AVAILABLE DATA>
--------

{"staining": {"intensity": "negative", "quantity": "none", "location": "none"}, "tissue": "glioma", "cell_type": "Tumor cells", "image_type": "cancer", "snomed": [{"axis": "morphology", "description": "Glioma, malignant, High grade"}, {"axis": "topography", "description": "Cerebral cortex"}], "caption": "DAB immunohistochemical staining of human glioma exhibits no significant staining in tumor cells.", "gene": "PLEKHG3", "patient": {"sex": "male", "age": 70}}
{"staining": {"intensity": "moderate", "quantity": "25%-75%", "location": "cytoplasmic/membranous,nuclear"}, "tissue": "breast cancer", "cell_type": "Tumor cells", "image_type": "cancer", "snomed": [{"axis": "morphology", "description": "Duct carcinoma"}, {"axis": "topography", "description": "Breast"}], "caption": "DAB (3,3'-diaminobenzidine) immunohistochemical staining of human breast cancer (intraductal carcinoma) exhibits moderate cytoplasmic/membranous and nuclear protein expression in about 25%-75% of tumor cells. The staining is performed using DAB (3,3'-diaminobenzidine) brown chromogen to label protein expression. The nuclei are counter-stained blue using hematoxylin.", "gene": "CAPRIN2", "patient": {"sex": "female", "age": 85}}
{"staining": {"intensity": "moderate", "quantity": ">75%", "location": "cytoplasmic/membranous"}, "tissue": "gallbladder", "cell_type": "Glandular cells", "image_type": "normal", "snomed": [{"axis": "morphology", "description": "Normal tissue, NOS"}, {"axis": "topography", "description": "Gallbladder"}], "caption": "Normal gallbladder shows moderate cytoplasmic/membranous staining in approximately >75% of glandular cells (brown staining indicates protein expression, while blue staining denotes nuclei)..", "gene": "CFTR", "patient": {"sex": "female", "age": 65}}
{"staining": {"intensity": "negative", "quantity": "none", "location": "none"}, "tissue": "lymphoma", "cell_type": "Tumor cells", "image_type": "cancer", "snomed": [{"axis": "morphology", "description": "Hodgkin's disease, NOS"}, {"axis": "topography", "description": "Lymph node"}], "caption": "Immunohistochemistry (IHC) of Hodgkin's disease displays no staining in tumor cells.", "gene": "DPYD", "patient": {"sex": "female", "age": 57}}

--------

Go through the listing above and reproduce all of it exactly.

{"staining": {"intensity": "negative", "quantity": "none", "location": "none"}, "tissue": "glioma", "cell_type": "Tumor cells", "image_type": "cancer", "snomed": [{"axis": "morphology", "description": "Glioma, malignant, High grade"}, {"axis": "topography", "description": "Cerebral cortex"}], "caption": "DAB immunohistochemical staining of human glioma exhibits no significant staining in tumor cells.", "gene": "PLEKHG3", "patient": {"sex": "male", "age": 70}}
{"staining": {"intensity": "moderate", "quantity": "25%-75%", "location": "cytoplasmic/membranous,nuclear"}, "tissue": "breast cancer", "cell_type": "Tumor cells", "image_type": "cancer", "snomed": [{"axis": "morphology", "description": "Duct carcinoma"}, {"axis": "topography", "description": "Breast"}], "caption": "DAB (3,3'-diaminobenzidine) immunohistochemical staining of human breast cancer (intraductal carcinoma) exhibits moderate cytoplasmic/membranous and nuclear protein expression in about 25%-75% of tumor cells. The staining is performed using DAB (3,3'-diaminobenzidine) brown chromogen to label protein expression. The nuclei are counter-stained blue using hematoxylin.", "gene": "CAPRIN2", "patient": {"sex": "female", "age": 85}}
{"staining": {"intensity": "moderate", "quantity": ">75%", "location": "cytoplasmic/membranous"}, "tissue": "gallbladder", "cell_type": "Glandular cells", "image_type": "normal", "snomed": [{"axis": "morphology", "description": "Normal tissue, NOS"}, {"axis": "topography", "description": "Gallbladder"}], "caption": "Normal gallbladder shows moderate cytoplasmic/membranous staining in approximately >75% of glandular cells (brown staining indicates protein expression, while blue staining denotes nuclei)..", "gene": "CFTR", "patient": {"sex": "female", "age": 65}}
{"staining": {"intensity": "negative", "quantity": "none", "location": "none"}, "tissue": "lymphoma", "cell_type": "Tumor cells", "image_type": "cancer", "snomed": [{"axis": "morphology", "description": "Hodgkin's disease, NOS"}, {"axis": "topography", "description": "Lymph node"}], "caption": "Immunohistochemistry (IHC) of Hodgkin's disease displays no staining in tumor cells.", "gene": "DPYD", "patient": {"sex": "female", "age": 57}}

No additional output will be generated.